What to work on:
Exactly as written, reproduce all of the entries.

(Collected data)
-*-*-
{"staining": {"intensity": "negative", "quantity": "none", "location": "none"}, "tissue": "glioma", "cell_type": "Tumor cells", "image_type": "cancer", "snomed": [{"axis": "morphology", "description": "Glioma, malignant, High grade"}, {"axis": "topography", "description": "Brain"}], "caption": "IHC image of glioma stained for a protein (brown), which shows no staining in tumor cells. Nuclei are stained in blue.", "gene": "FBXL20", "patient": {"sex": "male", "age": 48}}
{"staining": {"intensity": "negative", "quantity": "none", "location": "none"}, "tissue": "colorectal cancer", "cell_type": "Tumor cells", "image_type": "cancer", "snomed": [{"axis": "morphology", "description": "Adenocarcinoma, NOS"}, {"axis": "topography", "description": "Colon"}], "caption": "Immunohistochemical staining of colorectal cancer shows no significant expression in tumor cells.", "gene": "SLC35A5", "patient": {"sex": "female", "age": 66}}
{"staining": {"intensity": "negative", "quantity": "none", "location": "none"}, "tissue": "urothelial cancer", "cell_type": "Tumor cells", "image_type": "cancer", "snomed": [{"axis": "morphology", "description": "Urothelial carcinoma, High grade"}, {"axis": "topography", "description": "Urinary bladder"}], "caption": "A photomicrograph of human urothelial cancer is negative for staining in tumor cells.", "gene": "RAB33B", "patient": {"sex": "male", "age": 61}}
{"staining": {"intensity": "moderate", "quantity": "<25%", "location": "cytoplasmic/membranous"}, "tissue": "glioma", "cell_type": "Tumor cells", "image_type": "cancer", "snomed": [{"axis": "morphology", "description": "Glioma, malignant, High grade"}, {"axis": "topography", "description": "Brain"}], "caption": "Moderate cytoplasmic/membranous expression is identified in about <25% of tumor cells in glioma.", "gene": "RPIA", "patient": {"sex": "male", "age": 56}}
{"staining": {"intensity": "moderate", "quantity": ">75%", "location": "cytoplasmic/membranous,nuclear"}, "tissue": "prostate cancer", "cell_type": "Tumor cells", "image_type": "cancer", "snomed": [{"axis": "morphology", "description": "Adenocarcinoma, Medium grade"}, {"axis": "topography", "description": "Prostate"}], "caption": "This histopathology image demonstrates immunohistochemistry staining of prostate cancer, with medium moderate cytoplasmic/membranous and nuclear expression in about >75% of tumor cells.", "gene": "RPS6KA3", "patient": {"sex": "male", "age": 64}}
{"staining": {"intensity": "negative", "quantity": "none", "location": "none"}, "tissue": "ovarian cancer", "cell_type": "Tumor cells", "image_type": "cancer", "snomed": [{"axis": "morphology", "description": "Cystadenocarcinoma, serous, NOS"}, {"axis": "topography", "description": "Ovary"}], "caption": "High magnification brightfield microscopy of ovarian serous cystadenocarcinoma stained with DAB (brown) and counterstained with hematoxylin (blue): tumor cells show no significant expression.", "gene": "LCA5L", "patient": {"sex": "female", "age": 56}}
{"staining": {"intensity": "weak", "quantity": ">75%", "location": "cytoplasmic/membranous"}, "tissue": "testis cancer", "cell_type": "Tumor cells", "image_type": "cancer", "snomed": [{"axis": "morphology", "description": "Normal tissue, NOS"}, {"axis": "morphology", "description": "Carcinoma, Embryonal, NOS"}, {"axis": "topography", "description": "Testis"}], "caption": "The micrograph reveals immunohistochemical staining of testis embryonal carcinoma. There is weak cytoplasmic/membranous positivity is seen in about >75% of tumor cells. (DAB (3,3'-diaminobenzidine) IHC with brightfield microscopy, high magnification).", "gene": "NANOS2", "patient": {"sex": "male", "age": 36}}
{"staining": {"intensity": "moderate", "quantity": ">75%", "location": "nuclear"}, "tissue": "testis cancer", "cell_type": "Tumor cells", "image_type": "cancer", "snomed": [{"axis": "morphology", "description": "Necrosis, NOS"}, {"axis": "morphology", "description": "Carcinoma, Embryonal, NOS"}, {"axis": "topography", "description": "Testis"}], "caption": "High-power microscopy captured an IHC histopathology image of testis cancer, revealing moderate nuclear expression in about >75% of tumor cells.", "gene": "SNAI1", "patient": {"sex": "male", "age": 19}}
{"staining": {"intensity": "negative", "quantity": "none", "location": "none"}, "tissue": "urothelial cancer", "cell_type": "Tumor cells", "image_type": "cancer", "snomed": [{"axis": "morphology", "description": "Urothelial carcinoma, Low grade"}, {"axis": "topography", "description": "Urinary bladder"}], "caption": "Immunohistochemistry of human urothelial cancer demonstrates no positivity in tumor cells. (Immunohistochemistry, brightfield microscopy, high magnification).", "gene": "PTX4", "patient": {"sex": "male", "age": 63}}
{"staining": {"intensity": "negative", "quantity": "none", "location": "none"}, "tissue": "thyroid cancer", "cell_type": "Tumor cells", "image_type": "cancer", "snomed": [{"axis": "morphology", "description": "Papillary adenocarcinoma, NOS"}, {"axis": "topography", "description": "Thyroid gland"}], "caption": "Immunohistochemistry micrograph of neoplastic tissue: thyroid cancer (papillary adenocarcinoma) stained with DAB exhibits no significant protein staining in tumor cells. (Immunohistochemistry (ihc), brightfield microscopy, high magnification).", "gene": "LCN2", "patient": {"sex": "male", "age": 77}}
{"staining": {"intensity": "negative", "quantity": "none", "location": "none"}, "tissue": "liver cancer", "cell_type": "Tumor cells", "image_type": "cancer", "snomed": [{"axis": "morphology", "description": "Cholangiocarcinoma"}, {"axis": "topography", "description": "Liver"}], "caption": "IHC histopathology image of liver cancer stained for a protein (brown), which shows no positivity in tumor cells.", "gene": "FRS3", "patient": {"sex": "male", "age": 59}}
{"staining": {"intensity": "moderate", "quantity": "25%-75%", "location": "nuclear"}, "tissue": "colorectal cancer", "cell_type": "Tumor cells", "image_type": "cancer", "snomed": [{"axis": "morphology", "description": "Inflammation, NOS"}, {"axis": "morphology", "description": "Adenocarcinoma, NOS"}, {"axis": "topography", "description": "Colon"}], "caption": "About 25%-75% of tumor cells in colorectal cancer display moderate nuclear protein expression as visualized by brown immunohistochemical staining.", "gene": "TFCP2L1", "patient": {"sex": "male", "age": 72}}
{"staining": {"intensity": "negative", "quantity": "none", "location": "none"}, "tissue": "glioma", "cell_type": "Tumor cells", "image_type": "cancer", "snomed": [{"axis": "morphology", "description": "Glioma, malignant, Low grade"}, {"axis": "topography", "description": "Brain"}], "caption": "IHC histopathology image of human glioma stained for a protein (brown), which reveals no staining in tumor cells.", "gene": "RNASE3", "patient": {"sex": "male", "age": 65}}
-*-*-
Solved exercise:
{"staining": {"intensity": "negative", "quantity": "none", "location": "none"}, "tissue": "glioma", "cell_type": "Tumor cells", "image_type": "cancer", "snomed": [{"axis": "morphology", "description": "Glioma, malignant, High grade"}, {"axis": "topography", "description": "Brain"}], "caption": "IHC image of glioma stained for a protein (brown), which shows no staining in tumor cells. Nuclei are stained in blue.", "gene": "FBXL20", "patient": {"sex": "male", "age": 48}}
{"staining": {"intensity": "negative", "quantity": "none", "location": "none"}, "tissue": "colorectal cancer", "cell_type": "Tumor cells", "image_type": "cancer", "snomed": [{"axis": "morphology", "description": "Adenocarcinoma, NOS"}, {"axis": "topography", "description": "Colon"}], "caption": "Immunohistochemical staining of colorectal cancer shows no significant expression in tumor cells.", "gene": "SLC35A5", "patient": {"sex": "female", "age": 66}}
{"staining": {"intensity": "negative", "quantity": "none", "location": "none"}, "tissue": "urothelial cancer", "cell_type": "Tumor cells", "image_type": "cancer", "snomed": [{"axis": "morphology", "description": "Urothelial carcinoma, High grade"}, {"axis": "topography", "description": "Urinary bladder"}], "caption": "A photomicrograph of human urothelial cancer is negative for staining in tumor cells.", "gene": "RAB33B", "patient": {"sex": "male", "age": 61}}
{"staining": {"intensity": "moderate", "quantity": "<25%", "location": "cytoplasmic/membranous"}, "tissue": "glioma", "cell_type": "Tumor cells", "image_type": "cancer", "snomed": [{"axis": "morphology", "description": "Glioma, malignant, High grade"}, {"axis": "topography", "description": "Brain"}], "caption": "Moderate cytoplasmic/membranous expression is identified in about <25% of tumor cells in glioma.", "gene": "RPIA", "patient": {"sex": "male", "age": 56}}
{"staining": {"intensity": "moderate", "quantity": ">75%", "location": "cytoplasmic/membranous,nuclear"}, "tissue": "prostate cancer", "cell_type": "Tumor cells", "image_type": "cancer", "snomed": [{"axis": "morphology", "description": "Adenocarcinoma, Medium grade"}, {"axis": "topography", "description": "Prostate"}], "caption": "This histopathology image demonstrates immunohistochemistry staining of prostate cancer, with medium moderate cytoplasmic/membranous and nuclear expression in about >75% of tumor cells.", "gene": "RPS6KA3", "patient": {"sex": "male", "age": 64}}
{"staining": {"intensity": "negative", "quantity": "none", "location": "none"}, "tissue": "ovarian cancer", "cell_type": "Tumor cells", "image_type": "cancer", "snomed": [{"axis": "morphology", "description": "Cystadenocarcinoma, serous, NOS"}, {"axis": "topography", "description": "Ovary"}], "caption": "High magnification brightfield microscopy of ovarian serous cystadenocarcinoma stained with DAB (brown) and counterstained with hematoxylin (blue): tumor cells show no significant expression.", "gene": "LCA5L", "patient": {"sex": "female", "age": 56}}
{"staining": {"intensity": "weak", "quantity": ">75%", "location": "cytoplasmic/membranous"}, "tissue": "testis cancer", "cell_type": "Tumor cells", "image_type": "cancer", "snomed": [{"axis": "morphology", "description": "Normal tissue, NOS"}, {"axis": "morphology", "description": "Carcinoma, Embryonal, NOS"}, {"axis": "topography", "description": "Testis"}], "caption": "The micrograph reveals immunohistochemical staining of testis embryonal carcinoma. There is weak cytoplasmic/membranous positivity is seen in about >75% of tumor cells. (DAB (3,3'-diaminobenzidine) IHC with brightfield microscopy, high magnification).", "gene": "NANOS2", "patient": {"sex": "male", "age": 36}}
{"staining": {"intensity": "moderate", "quantity": ">75%", "location": "nuclear"}, "tissue": "testis cancer", "cell_type": "Tumor cells", "image_type": "cancer", "snomed": [{"axis": "morphology", "description": "Necrosis, NOS"}, {"axis": "morphology", "description": "Carcinoma, Embryonal, NOS"}, {"axis": "topography", "description": "Testis"}], "caption": "High-power microscopy captured an IHC histopathology image of testis cancer, revealing moderate nuclear expression in about >75% of tumor cells.", "gene": "SNAI1", "patient": {"sex": "male", "age": 19}}
{"staining": {"intensity": "negative", "quantity": "none", "location": "none"}, "tissue": "urothelial cancer", "cell_type": "Tumor cells", "image_type": "cancer", "snomed": [{"axis": "morphology", "description": "Urothelial carcinoma, Low grade"}, {"axis": "topography", "description": "Urinary bladder"}], "caption": "Immunohistochemistry of human urothelial cancer demonstrates no positivity in tumor cells. (Immunohistochemistry, brightfield microscopy, high magnification).", "gene": "PTX4", "patient": {"sex": "male", "age": 63}}
{"staining": {"intensity": "negative", "quantity": "none", "location": "none"}, "tissue": "thyroid cancer", "cell_type": "Tumor cells", "image_type": "cancer", "snomed": [{"axis": "morphology", "description": "Papillary adenocarcinoma, NOS"}, {"axis": "topography", "description": "Thyroid gland"}], "caption": "Immunohistochemistry micrograph of neoplastic tissue: thyroid cancer (papillary adenocarcinoma) stained with DAB exhibits no significant protein staining in tumor cells. (Immunohistochemistry (ihc), brightfield microscopy, high magnification).", "gene": "LCN2", "patient": {"sex": "male", "age": 77}}
{"staining": {"intensity": "negative", "quantity": "none", "location": "none"}, "tissue": "liver cancer", "cell_type": "Tumor cells", "image_type": "cancer", "snomed": [{"axis": "morphology", "description": "Cholangiocarcinoma"}, {"axis": "topography", "description": "Liver"}], "caption": "IHC histopathology image of liver cancer stained for a protein (brown), which shows no positivity in tumor cells.", "gene": "FRS3", "patient": {"sex": "male", "age": 59}}
{"staining": {"intensity": "moderate", "quantity": "25%-75%", "location": "nuclear"}, "tissue": "colorectal cancer", "cell_type": "Tumor cells", "image_type": "cancer", "snomed": [{"axis": "morphology", "description": "Inflammation, NOS"}, {"axis": "morphology", "description": "Adenocarcinoma, NOS"}, {"axis": "topography", "description": "Colon"}], "caption": "About 25%-75% of tumor cells in colorectal cancer display moderate nuclear protein expression as visualized by brown immunohistochemical staining.", "gene": "TFCP2L1", "patient": {"sex": "male", "age": 72}}
{"staining": {"intensity": "negative", "quantity": "none", "location": "none"}, "tissue": "glioma", "cell_type": "Tumor cells", "image_type": "cancer", "snomed": [{"axis": "morphology", "description": "Glioma, malignant, Low grade"}, {"axis": "topography", "description": "Brain"}], "caption": "IHC histopathology image of human glioma stained for a protein (brown), which reveals no staining in tumor cells.", "gene": "RNASE3", "patient": {"sex": "male", "age": 65}}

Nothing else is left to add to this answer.